◆ TASK DESCRIPTION:
Output, word for word, the span of lines that starts at the one containing "of artificial preservatives" and ends at the last line of the records.

= = = = =

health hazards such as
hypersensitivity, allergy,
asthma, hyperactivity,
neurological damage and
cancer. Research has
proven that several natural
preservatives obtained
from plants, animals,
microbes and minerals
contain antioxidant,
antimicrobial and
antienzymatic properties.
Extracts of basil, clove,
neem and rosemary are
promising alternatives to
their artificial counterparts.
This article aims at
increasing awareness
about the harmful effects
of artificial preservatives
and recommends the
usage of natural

= = = = =

◆ SOLUTION TO THIS EXERCISE:
of artificial preservatives
and recommends the
usage of natural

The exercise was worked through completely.